GIVEN TASK: Render the text lines of the entries below as a Markdown table with the columns "n" and "Line", numbering each row and omitting blank lines. Leave the pictures out of the table.

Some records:
::::

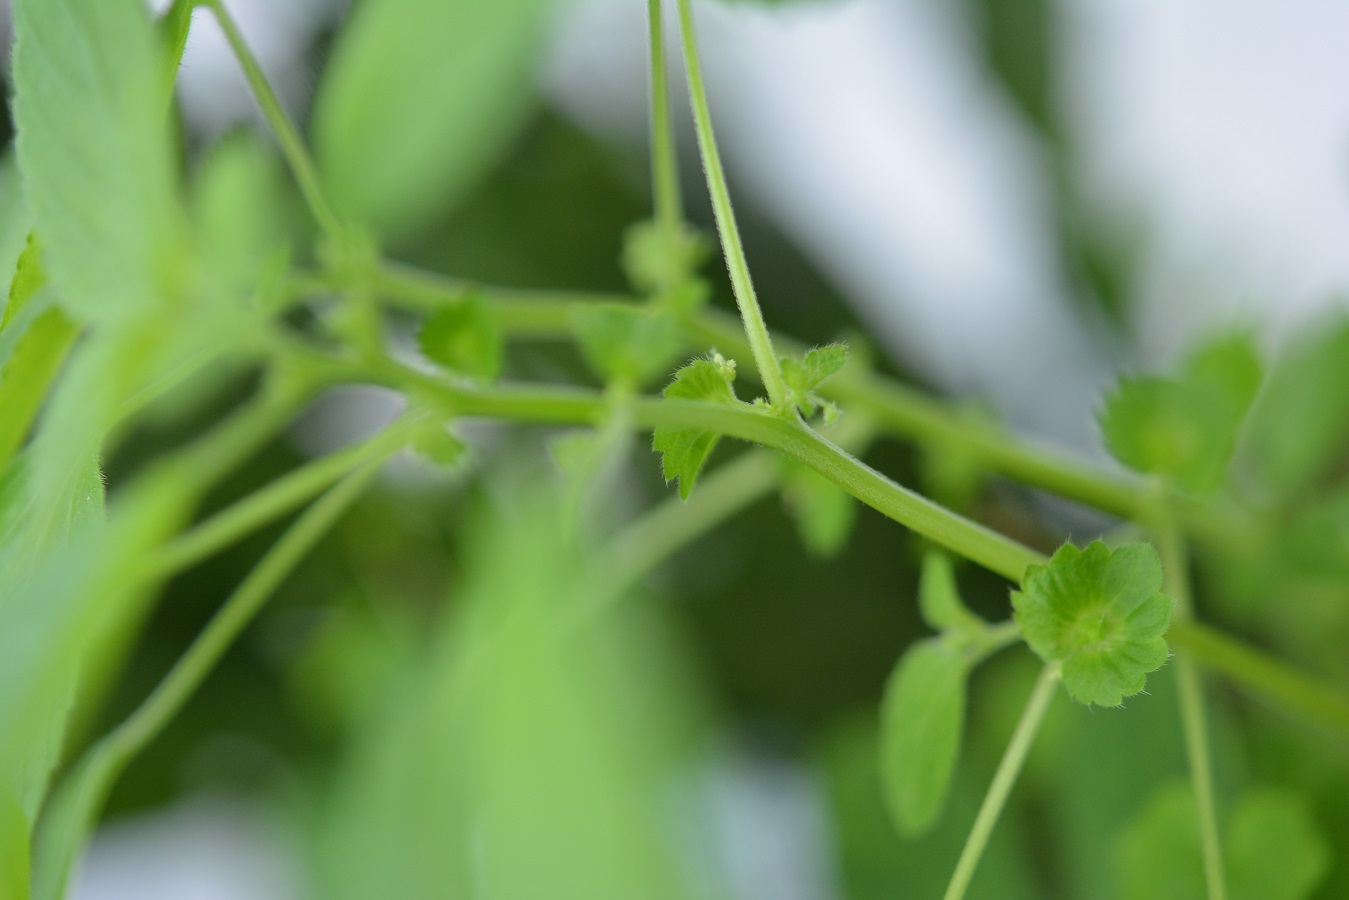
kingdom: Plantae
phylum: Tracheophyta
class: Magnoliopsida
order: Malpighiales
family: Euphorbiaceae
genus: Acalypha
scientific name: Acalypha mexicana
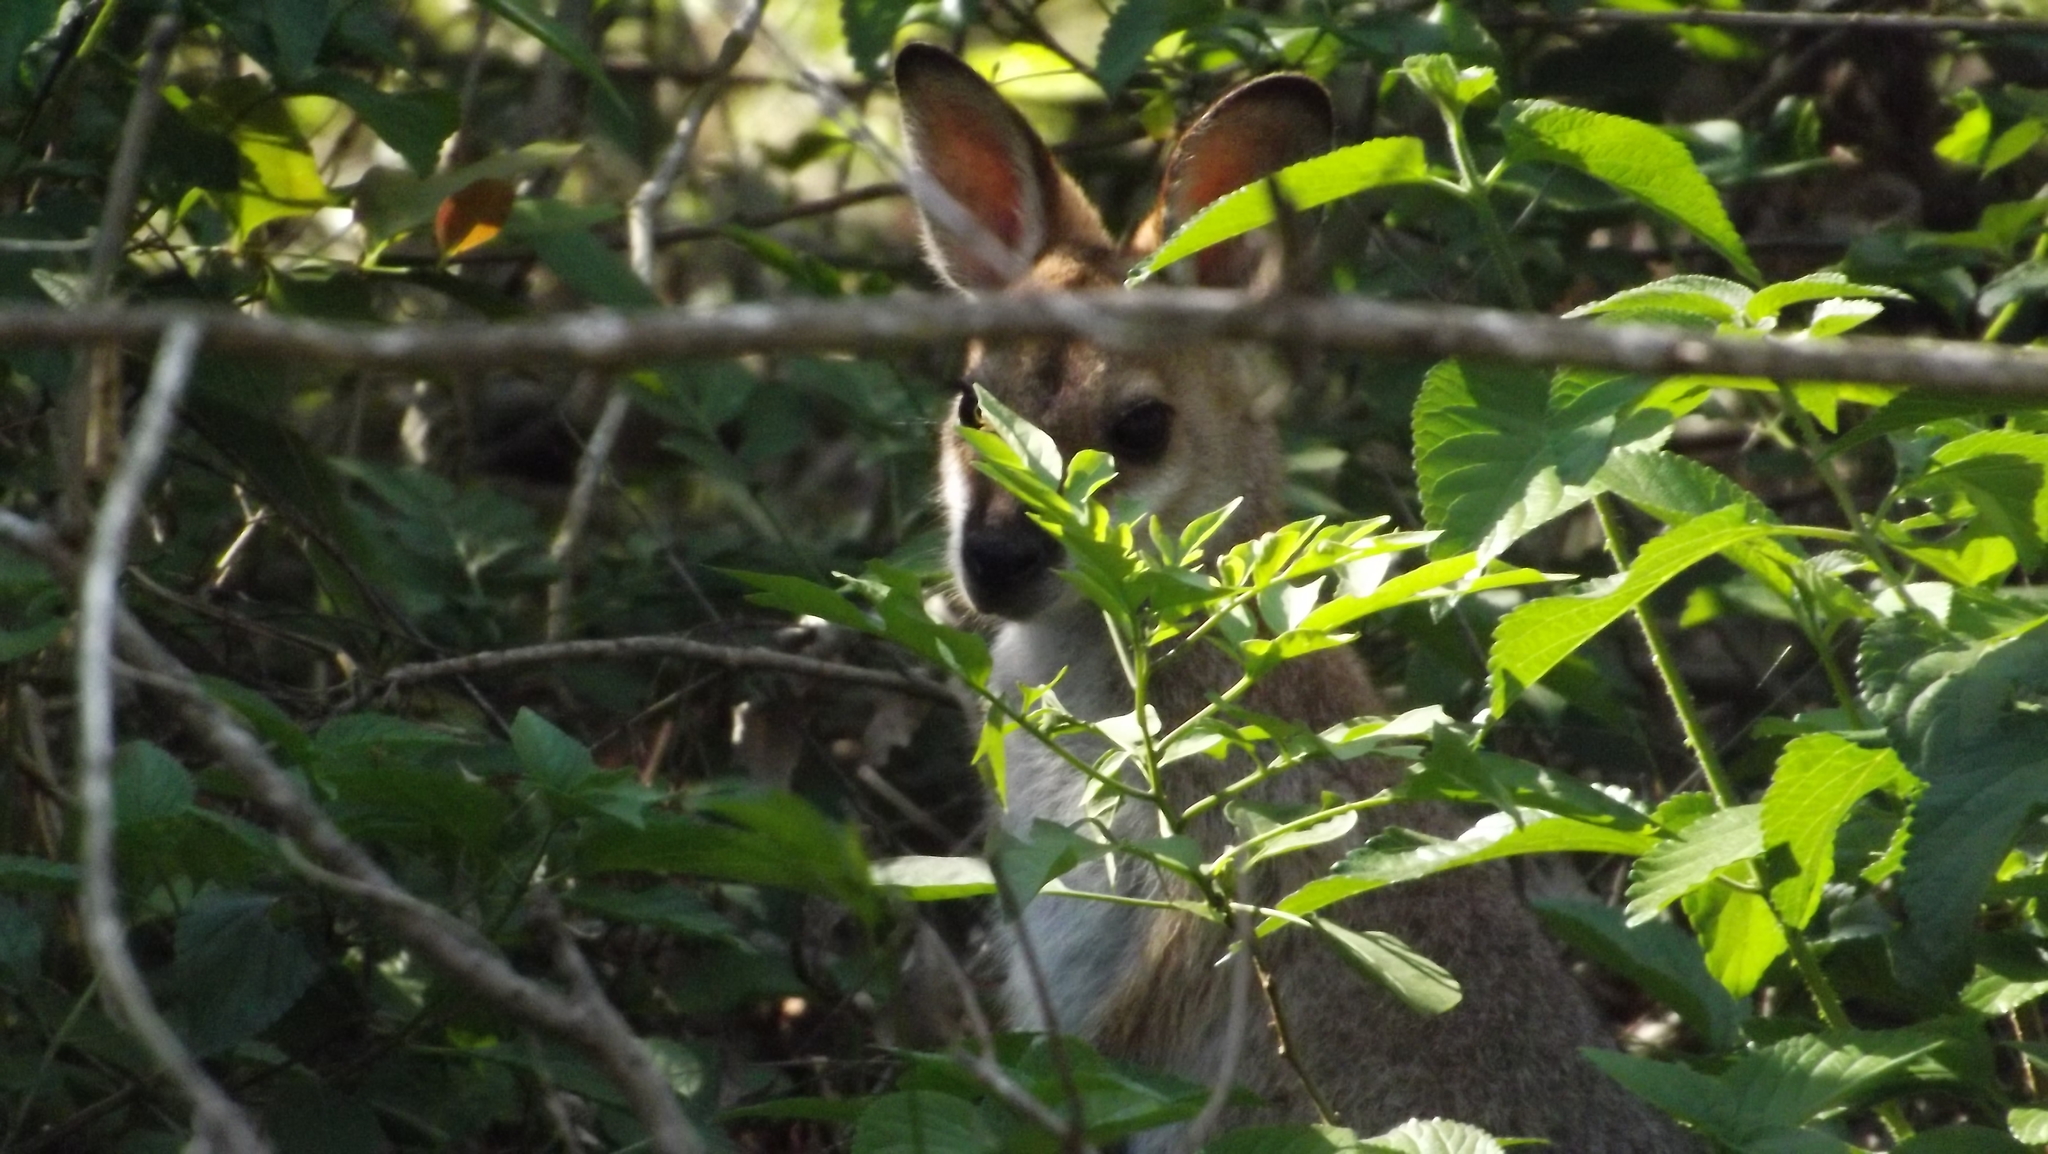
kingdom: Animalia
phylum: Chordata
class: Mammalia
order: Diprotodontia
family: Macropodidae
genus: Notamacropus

::::

TASK SOLUTION:
| n | Line |
|---|---|
| 1 | kingdom: Plantae |
| 2 | phylum: Tracheophyta |
| 3 | class: Magnoliopsida |
| 4 | order: Malpighiales |
| 5 | family: Euphorbiaceae |
| 6 | genus: Acalypha |
| 7 | scientific name: Acalypha mexicana |
| 8 | kingdom: Animalia |
| 9 | phylum: Chordata |
| 10 | class: Mammalia |
| 11 | order: Diprotodontia |
| 12 | family: Macropodidae |
| 13 | genus: Notamacropus |